5. Detailed description of the Actions > 5.7. Data Mining > 5.7.2. Confusion Matrix (High-Speed action)

Icon:

Function: ConfusionMatrix

Property window:

ANATEL~3_img614

Short description:

Analyze the performances of multi-class predictive models.

Long Description:

Binary predictive models or continous predictive models are typically built with TIMi and TIMi automatically delivers a set of graphical report that allows you to easily estimate the quality/accuracy of your models. These reports contain AUC (for binary classification) or R² (for continuous predicition) that allows you to easily select the best models.

To estimate the quality of your Multi-class predictive models (which are typically built using the TIMiModelMerger Action), you need to “manually” use the ConfusionMatrix Action.

The ConfusionMatrix Action produces an analysis report containing:

•The accuracy of your Multi-class predictive model.

•The accuracy of the “constant” Multi-class predictive model (i.e. the accuracy of the predictive model that always gives as answer the majority class). This is useful because it gives you “baseline” on which to compare your predictive model. The question is: “Is your predictive model really better than the simple “constant” predictive model?”.

•The confusion matrix of your Multi-class predictive model.

Inside the report, this matrix has 2 representations:

oEach cell contains an absolute value of the number of examples inside your scoring dataset.

oEach cell contains a percentage compared to the total number of examples inside your scoring dataset.
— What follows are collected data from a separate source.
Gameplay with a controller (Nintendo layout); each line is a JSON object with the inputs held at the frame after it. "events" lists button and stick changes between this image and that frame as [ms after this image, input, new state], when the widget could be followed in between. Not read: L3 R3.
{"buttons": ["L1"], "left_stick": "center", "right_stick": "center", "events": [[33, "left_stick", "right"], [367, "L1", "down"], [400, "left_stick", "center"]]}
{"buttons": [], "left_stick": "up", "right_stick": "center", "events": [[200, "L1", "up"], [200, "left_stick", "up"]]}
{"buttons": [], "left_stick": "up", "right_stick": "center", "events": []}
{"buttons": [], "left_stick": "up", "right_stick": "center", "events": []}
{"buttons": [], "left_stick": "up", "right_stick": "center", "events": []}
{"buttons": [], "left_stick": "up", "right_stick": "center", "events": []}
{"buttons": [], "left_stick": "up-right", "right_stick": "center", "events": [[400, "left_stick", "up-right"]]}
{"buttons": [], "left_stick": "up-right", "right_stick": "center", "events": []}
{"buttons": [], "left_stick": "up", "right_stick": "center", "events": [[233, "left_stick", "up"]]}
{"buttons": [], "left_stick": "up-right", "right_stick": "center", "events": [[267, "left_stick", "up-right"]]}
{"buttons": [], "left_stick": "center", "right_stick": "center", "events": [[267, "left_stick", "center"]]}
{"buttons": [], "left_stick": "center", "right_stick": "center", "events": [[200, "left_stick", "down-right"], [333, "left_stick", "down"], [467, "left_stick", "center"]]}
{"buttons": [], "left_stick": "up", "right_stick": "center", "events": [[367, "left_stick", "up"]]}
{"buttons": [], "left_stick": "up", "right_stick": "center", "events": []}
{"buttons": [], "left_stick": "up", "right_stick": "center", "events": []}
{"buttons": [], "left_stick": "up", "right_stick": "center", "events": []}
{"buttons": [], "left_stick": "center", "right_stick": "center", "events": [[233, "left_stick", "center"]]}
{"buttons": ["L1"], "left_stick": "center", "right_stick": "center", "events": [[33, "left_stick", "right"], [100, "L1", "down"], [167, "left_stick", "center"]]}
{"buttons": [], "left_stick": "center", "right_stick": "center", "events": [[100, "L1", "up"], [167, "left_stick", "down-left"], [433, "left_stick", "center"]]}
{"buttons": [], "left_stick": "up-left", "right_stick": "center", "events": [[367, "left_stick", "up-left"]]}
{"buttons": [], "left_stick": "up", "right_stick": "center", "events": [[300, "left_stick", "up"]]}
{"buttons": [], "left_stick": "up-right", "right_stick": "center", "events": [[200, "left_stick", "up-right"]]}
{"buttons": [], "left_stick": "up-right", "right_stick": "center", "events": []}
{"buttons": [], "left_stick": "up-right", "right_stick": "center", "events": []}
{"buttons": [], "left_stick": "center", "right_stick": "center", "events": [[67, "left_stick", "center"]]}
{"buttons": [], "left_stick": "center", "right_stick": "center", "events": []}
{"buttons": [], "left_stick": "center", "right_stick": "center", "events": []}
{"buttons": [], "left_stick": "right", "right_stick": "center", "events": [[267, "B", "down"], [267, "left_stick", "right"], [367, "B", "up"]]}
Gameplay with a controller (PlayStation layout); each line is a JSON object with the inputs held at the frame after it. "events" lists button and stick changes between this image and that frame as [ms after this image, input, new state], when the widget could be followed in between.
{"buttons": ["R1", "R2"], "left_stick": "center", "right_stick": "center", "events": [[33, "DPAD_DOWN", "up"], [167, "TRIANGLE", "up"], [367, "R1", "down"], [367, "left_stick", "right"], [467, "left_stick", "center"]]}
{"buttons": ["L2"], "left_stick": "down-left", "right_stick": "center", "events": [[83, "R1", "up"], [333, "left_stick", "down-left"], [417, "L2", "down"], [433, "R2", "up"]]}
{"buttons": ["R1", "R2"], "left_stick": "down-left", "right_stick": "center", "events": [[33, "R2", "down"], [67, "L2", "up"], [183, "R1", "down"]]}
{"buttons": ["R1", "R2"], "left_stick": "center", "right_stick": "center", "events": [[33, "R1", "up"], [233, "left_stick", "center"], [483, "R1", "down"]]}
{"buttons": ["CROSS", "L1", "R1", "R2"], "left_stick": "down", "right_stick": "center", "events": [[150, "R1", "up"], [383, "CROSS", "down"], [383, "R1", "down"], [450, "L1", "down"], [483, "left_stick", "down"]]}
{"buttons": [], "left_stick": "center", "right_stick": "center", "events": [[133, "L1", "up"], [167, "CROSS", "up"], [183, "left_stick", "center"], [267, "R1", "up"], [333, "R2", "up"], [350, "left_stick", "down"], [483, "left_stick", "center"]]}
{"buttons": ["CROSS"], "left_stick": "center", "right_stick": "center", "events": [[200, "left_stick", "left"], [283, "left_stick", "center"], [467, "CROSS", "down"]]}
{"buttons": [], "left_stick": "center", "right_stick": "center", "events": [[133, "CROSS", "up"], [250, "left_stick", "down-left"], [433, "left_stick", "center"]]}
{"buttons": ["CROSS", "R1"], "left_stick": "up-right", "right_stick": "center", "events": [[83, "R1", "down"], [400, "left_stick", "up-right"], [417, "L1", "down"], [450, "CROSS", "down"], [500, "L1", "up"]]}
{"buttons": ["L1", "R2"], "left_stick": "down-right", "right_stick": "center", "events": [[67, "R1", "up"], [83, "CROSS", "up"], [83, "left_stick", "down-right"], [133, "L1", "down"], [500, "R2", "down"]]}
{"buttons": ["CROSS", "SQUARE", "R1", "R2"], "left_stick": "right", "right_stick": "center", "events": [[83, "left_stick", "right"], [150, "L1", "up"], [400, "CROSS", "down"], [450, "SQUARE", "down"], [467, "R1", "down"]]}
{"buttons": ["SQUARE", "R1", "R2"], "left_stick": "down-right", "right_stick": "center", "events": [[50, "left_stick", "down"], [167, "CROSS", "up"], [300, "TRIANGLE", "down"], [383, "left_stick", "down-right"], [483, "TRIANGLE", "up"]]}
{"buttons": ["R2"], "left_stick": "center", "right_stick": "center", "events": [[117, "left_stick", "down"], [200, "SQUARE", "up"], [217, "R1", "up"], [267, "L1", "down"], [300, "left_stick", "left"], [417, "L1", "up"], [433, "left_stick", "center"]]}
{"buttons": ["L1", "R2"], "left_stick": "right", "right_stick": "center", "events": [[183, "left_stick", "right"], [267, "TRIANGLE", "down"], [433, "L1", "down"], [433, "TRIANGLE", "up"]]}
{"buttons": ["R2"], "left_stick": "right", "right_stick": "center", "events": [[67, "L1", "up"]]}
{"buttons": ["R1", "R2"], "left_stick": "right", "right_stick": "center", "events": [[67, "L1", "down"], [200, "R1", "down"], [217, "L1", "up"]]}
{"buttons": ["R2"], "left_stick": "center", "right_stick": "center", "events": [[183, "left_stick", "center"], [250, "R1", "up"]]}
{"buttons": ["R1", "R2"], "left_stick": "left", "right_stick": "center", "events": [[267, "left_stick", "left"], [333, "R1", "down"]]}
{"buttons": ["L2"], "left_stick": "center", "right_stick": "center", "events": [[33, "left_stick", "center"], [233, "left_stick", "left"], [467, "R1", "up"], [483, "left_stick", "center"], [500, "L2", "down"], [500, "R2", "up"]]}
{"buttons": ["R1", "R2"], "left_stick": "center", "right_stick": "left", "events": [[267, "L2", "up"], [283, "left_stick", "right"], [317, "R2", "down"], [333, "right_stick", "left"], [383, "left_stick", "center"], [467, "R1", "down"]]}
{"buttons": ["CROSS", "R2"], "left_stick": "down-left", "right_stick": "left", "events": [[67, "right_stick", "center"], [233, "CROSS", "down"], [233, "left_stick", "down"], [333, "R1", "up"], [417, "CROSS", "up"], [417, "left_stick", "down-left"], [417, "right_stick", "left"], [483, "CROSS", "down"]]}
•The kappa statistic of your Multi-class predictive model. The Kappa statistics is the de-facto standard when estimating the accuracy of a multi-class classifier. For more information about the Kappa statistics: http://en.wikipedia.org/wiki/Cohen%27s_kappa

The “percentage of correct classification” and the “correlation coefficient” are inappropriate statistics when measuring the agreement between the predicted class and the real observed class. The correct statistic is Kappa because it corrects the proportion of agreement due to chance. Here is a table that helps you interpret the strength of the agreement:

Value of κ (kappa)	Strength of agreement
≤0.20	Poor
0.21 - 0.40	Fair
0.41-0.60	Moderate
0.61-0.80	Good
0.81-1.00	Very good

Here is an example of report:

clip0220

Using the ConfusionMatrix Action, you can quickly find which one of your many different Multi-class predictive models is the best (i.e. which one has the highest accuracy).